Copy the rows word for word, from the line containing "at java.lang.Thread.run(Thread.java:619)" through the end of the rows, both included. Leave the picture lines out of your copy.

- Records provided:

=-=-=-=-=

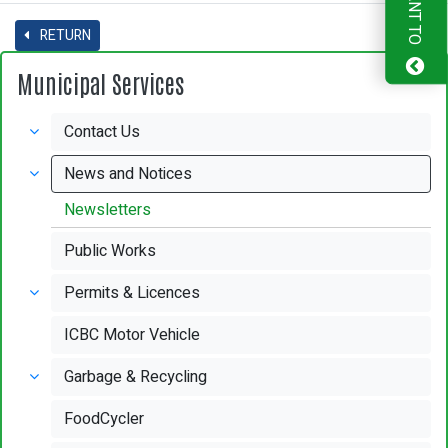
I WANT TO
RETURN
Municipal Services
Contact Us
News and Notices
Newsletters
Public Works
Permits & Licences
ICBC Motor Vehicle
Garbage & Recycling
FoodCycler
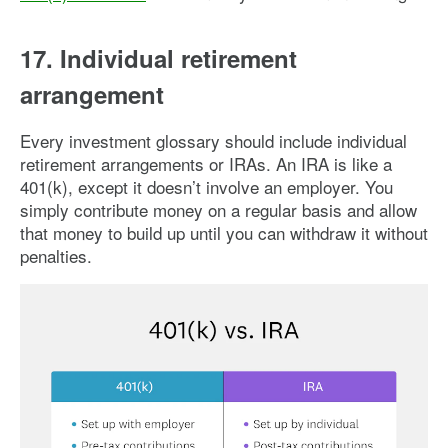
17. Individual retirement
arrangement
Every investment glossary should include individual
retirement arrangements or IRAs. An IRA is like a
401(k), except it doesn’t involve an employer. You
simply contribute money on a regular basis and allow
that money to build up until you can withdraw it without
penalties.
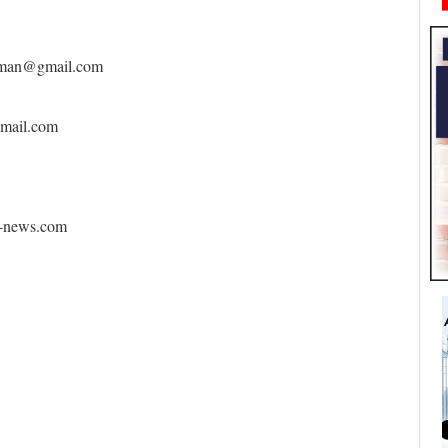
eoman@gmail.com
gmail.com
y-news.com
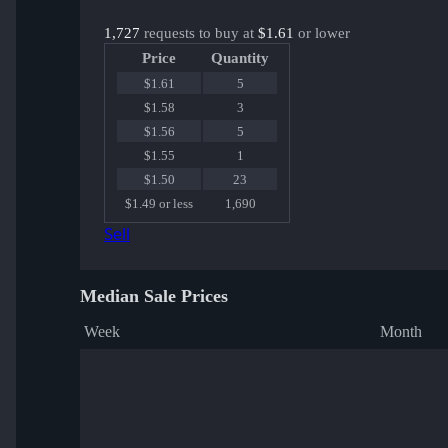
1,727
requests to buy at
$1.61
or lower
Price
Quantity
$1.61
5
$1.58
3
$1.56
5
$1.55
1
$1.50
23
$1.49 or less
1,690
Sell
Median Sale Prices
Week
Month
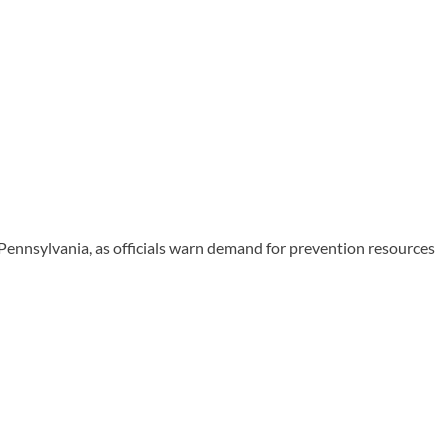
Pennsylvania, as officials warn demand for prevention resources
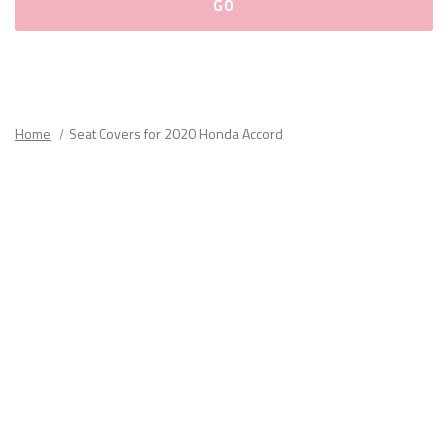
Please
fill
out
all
Home
Seat Covers for 2020 Honda Accord
form
fields.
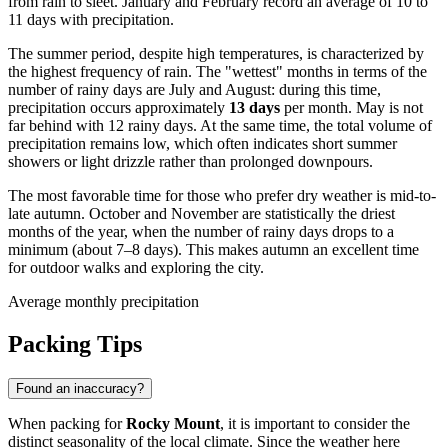
from rain to sleet. January and February record an average of 10 to
11 days with precipitation.
The summer period, despite high temperatures, is characterized by
the highest frequency of rain. The "wettest" months in terms of the
number of rainy days are July and August: during this time,
precipitation occurs approximately
13 days
per month. May is not
far behind with 12 rainy days. At the same time, the total volume of
precipitation remains low, which often indicates short summer
showers or light drizzle rather than prolonged downpours.
The most favorable time for those who prefer dry weather is mid-to-
late autumn. October and November are statistically the driest
months of the year, when the number of rainy days drops to a
minimum (about 7–8 days). This makes autumn an excellent time
for outdoor walks and exploring the city.
Average monthly precipitation
Packing Tips
Found an inaccuracy?
When packing for
Rocky Mount
, it is important to consider the
distinct seasonality of the local climate. Since the weather here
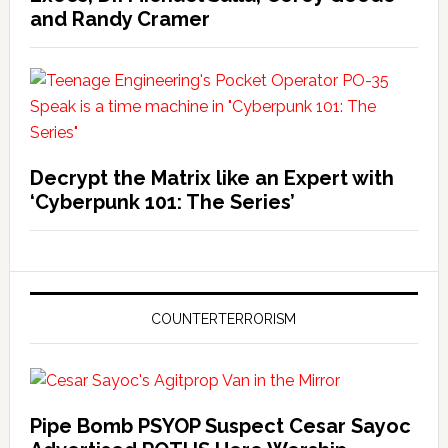
and Randy Cramer
Decrypt the Matrix like an Expert with
‘Cyberpunk 101: The Series’
COUNTERTERRORISM
Pipe Bomb PSYOP Suspect Cesar Sayoc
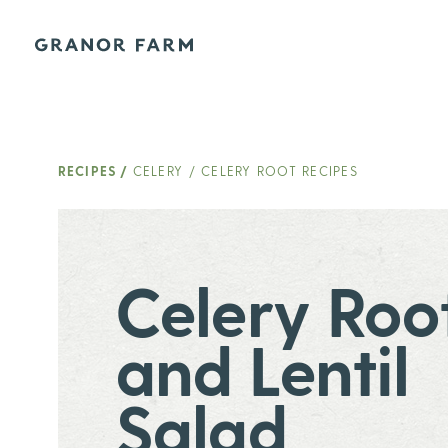
Granor Farm
RECIPES
/
CELERY / CELERY ROOT RECIPES
Celery Roo
and Lentil
Salad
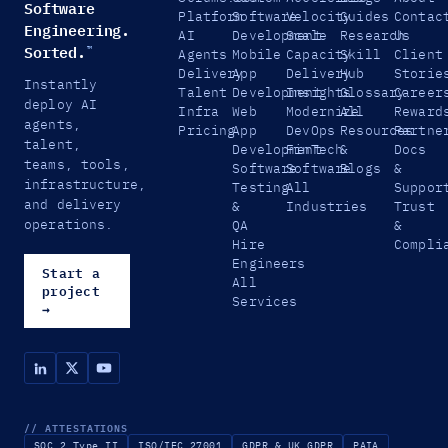
Software
Platform
Software
Velocity
Guides
Contac
Engineering.
AI
Development
Scale
Research
Us
Sorted.
™
Agents
Mobile
Capacity
Skill
Client
Delivery
App
Delivery
Hub
Storie
Instantly
Talent
Development
Insights
Glossary
Career
deploy AI
Infra
Web
Modernize
All
Reward
agents,
Pricing
App
DevOps
Resources
Partne
talent,
Development
FinTech
&
Docs
teams, tools,
Software
Software
Blogs
&
infrastructure,
Testing
All
Suppor
and delivery
&
Industries
Trust
operations.
QA
&
Hire
Compli
Engineers
Start a
All
project
Services
→
// ATTESTATIONS
SOC 2 Type II
ISO/IEC 27001
GDPR & UK GDPR
PAIA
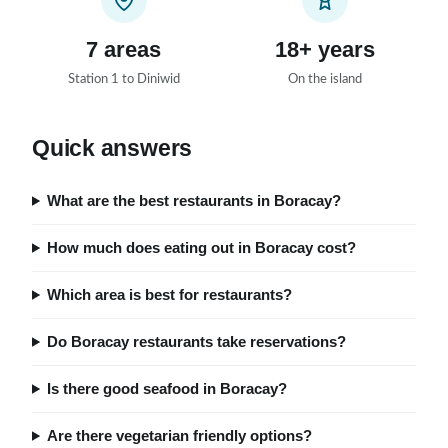
7 areas
18+ years
Station 1 to Diniwid
On the island
Quick answers
What are the best restaurants in Boracay?
How much does eating out in Boracay cost?
Which area is best for restaurants?
Do Boracay restaurants take reservations?
Is there good seafood in Boracay?
Are there vegetarian friendly options?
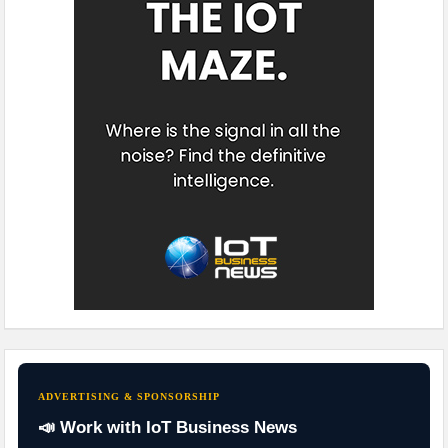
ADVERTISING & SPONSORSHIP
📣 Work with IoT Business News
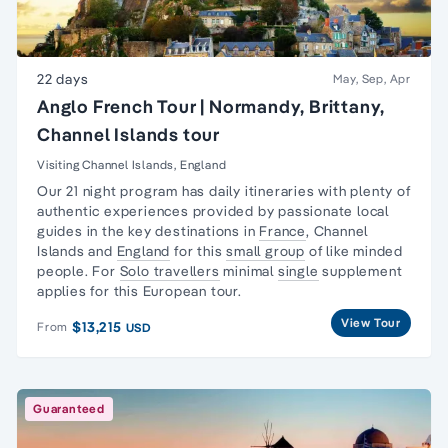
22 days
May, Sep, Apr
Anglo French Tour | Normandy, Brittany,
Channel Islands tour
Visiting Channel Islands, England
Our 21 night program has daily itineraries with plenty of
authentic experiences provided by passionate local
guides in the key destinations in
France
,
Channel
Islands
and
England
for this
small group
of like minded
people. For
Solo travellers
minimal
single
supplement
applies for this European tour.
View Tour
$13,215
From
USD
Guaranteed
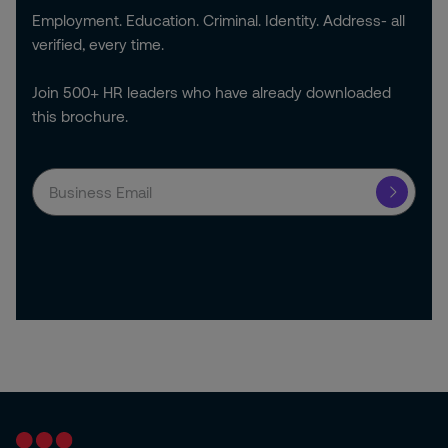
Employment. Education. Criminal. Identity. Address- all
verified, every time.
Join 500+ HR leaders who have already downloaded
this brochure.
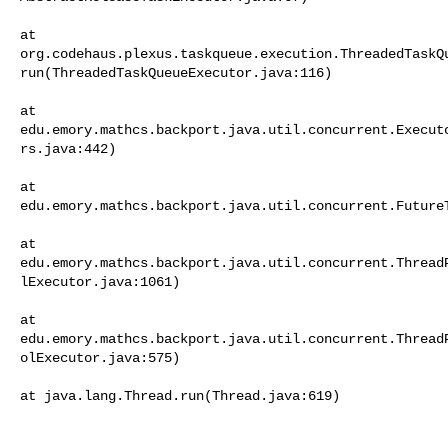
at     

org.codehaus.plexus.taskqueue.execution.ThreadedTaskQ
run(ThreadedTaskQueueExecutor.java:116)

at     

edu.emory.mathcs.backport.java.util.concurrent.Execut
rs.java:442)

at     

edu.emory.mathcs.backport.java.util.concurrent.FutureT
at     

edu.emory.mathcs.backport.java.util.concurrent.Thread
lExecutor.java:1061)

at     

edu.emory.mathcs.backport.java.util.concurrent.Thread
olExecutor.java:575)

at java.lang.Thread.run(Thread.java:619)
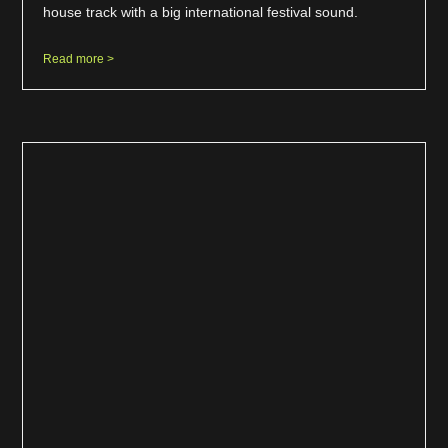
house track with a big international festival sound.
Read more >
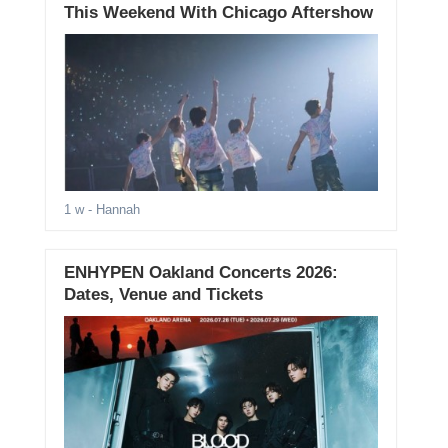
This Weekend With Chicago Aftershow
1 w
- Hannah
ENHYPEN Oakland Concerts 2026:
Dates, Venue and Tickets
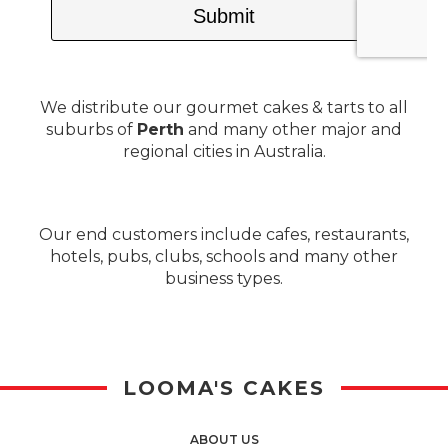
We distribute our gourmet cakes & tarts to all
suburbs of
Perth
and many other major and
regional cities in Australia.
Our end customers include cafes, restaurants,
hotels, pubs, clubs, schools and many other
business types.
LOOMA'S CAKES
ABOUT US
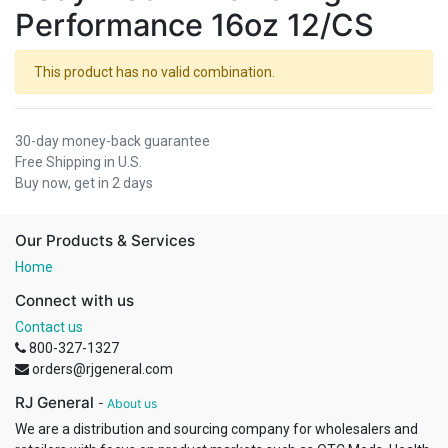
Performance 16oz 12/CS
This product has no valid combination.
30-day money-back guarantee
Free Shipping in U.S.
Buy now, get in 2 days
Our Products & Services
Home
Connect with us
Contact us
800-327-1327
orders@rjgeneral.com
RJ General
-
About us
We are a distribution and sourcing company for wholesalers and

=-=-=-=-=

- Result of this exercise:
at java.lang.Thread.run(Thread.java:619)
house track with a big international festival sound.
Read more >
This Weekend With Chicago Aftershow
1 w
- Hannah
ENHYPEN Oakland Concerts 2026:
Dates, Venue and Tickets
We distribute our gourmet cakes & tarts to all
suburbs of
Perth
and many other major and
regional cities in Australia.
Our end customers include cafes, restaurants,
hotels, pubs, clubs, schools and many other
business types.
LOOMA'S CAKES
ABOUT US
Performance 16oz 12/CS
This product has no valid combination.
30-day money-back guarantee
Free Shipping in U.S.
Buy now, get in 2 days
Our Products & Services
Home
Connect with us
Contact us
800-327-1327
orders@rjgeneral.com
RJ General
-
About us
We are a distribution and sourcing company for wholesalers and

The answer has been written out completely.